The Diagnostic Examination
Diagnosing posterior uveitis begins with a comprehensive clinical assessment. A detailed patient history is gathered, including any symptoms experienced, their duration, and any relevant medical conditions or exposures. A dilated fundus examination is then performed using an ophthalmoscope, allowing the ophthalmologist to view the back of the eye (retina, choroid, and optic nerve) to identify signs of inflammation such as retinal swelling, lesions, or hemorrhages.

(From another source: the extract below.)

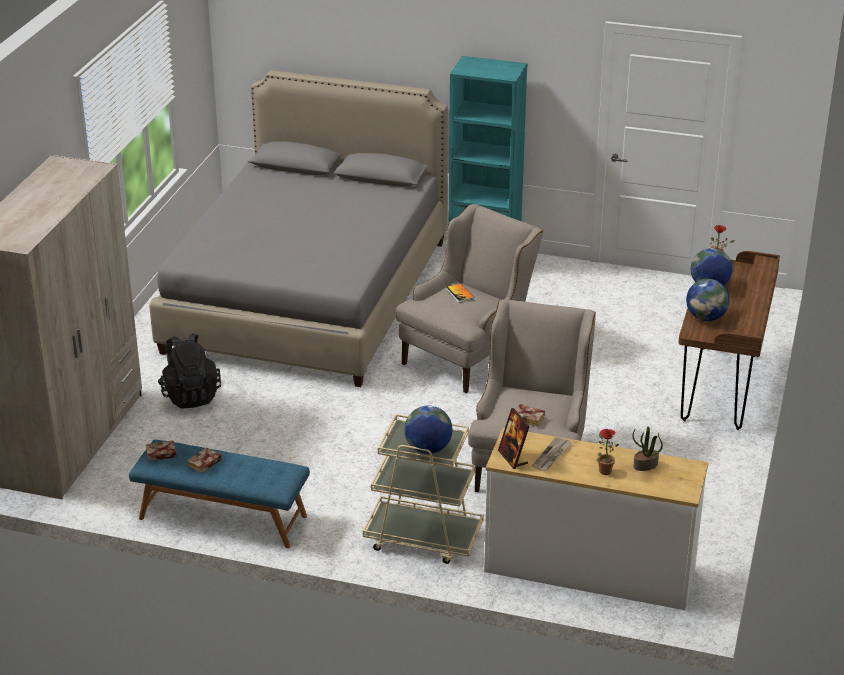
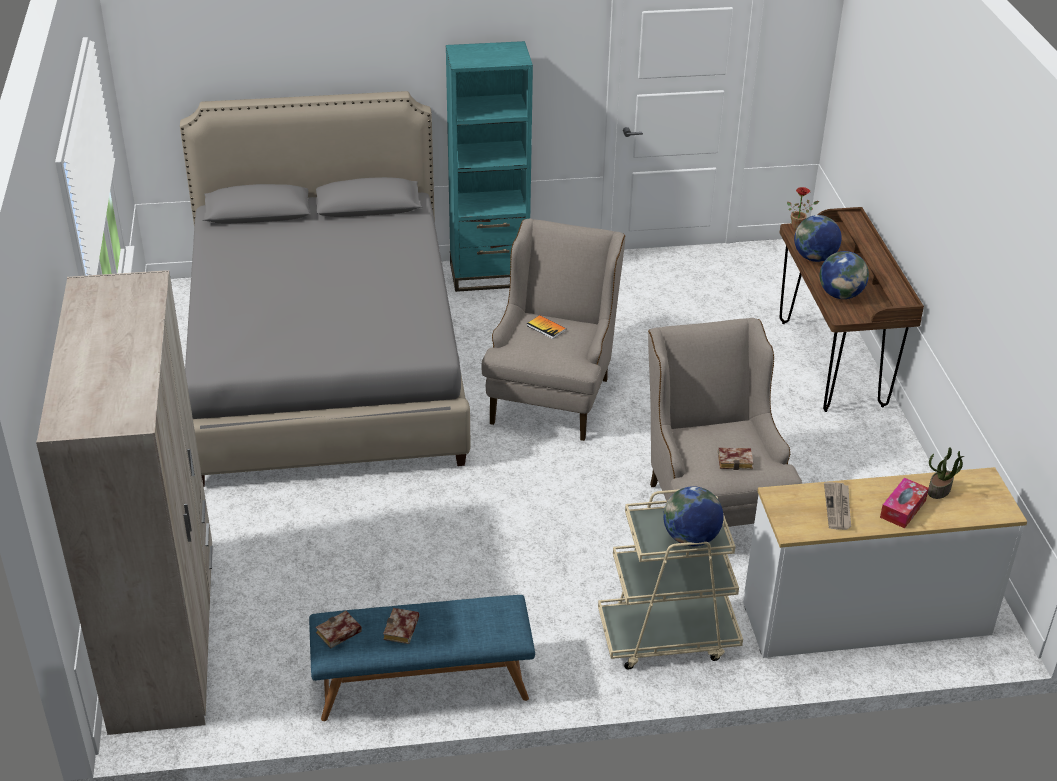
camera: 25 degrees left, 5 degrees up
(190, 395) = (272, 532): black backpack -> none
(513, 458) = (800, 523): picture frame -> none
(603, 470) = (903, 509): potted plant -> tissue box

Specialized imaging tests provide further insights into the extent and nature of the inflammation. Optical Coherence Tomography (OCT) is a non-invasive imaging technique that generates high-resolution cross-sectional images of the retina, showing retinal swelling, fluid accumulation, or structural changes. Fluorescein Angiography involves injecting a dye into a vein, which circulates to the eye, allowing for detailed visualization of blood vessels and detection of leakage or abnormal blood flow patterns in the choroid and retina. To identify underlying systemic or infectious causes, blood tests and other laboratory investigations, such as chest X-rays or spinal fluid analysis, are often performed.
Therapeutic Interventions
Controlling inflammation and preserving vision are the primary objectives of treating posterior uveitis. Corticosteroids serve as the first line of treatment due to their potent anti-inflammatory effects. These medications can be administered orally, through local injections around the eye, or via long-acting surgical implants that slowly release medication over several months. The specific route and dosage depend on the severity and location of the inflammation.
For severe, chronic, or corticosteroid-unresponsive cases, additional therapeutic approaches are employed. Immunosuppressive medications, such as methotrexate or azathioprine, can be used to dampen the body’s overactive immune response. Biologic therapies, including agents like adalimumab or infliximab, target specific inflammatory pathways and are used for more challenging cases. If an infectious cause is identified through diagnostic tests, specific antimicrobial treatment, such as antibiotics or antiparasitic drugs, is initiated to eliminate the pathogen.
Potential Ocular Complications
Chronic or poorly controlled inflammation in posterior uveitis can lead to several long-term ocular complications. Macular edema, swelling of the macula (the central part of the retina responsible for sharp vision), is a frequent and vision-threatening complication. Sustained inflammation can also contribute to glaucoma, a condition characterized by increased eye pressure that can damage the optic nerve.
Cataracts, clouding of the eye’s natural lens, can also arise as a complication, often accelerated by inflammation and long-term corticosteroid use. In more severe instances, the chronic inflammation can weaken the retina, potentially leading to a retinal detachment, a serious condition where the retina pulls away from its underlying support tissue. Regular, long-term monitoring by an ophthalmologist is necessary to detect and manage these issues, helping to maintain ocular health.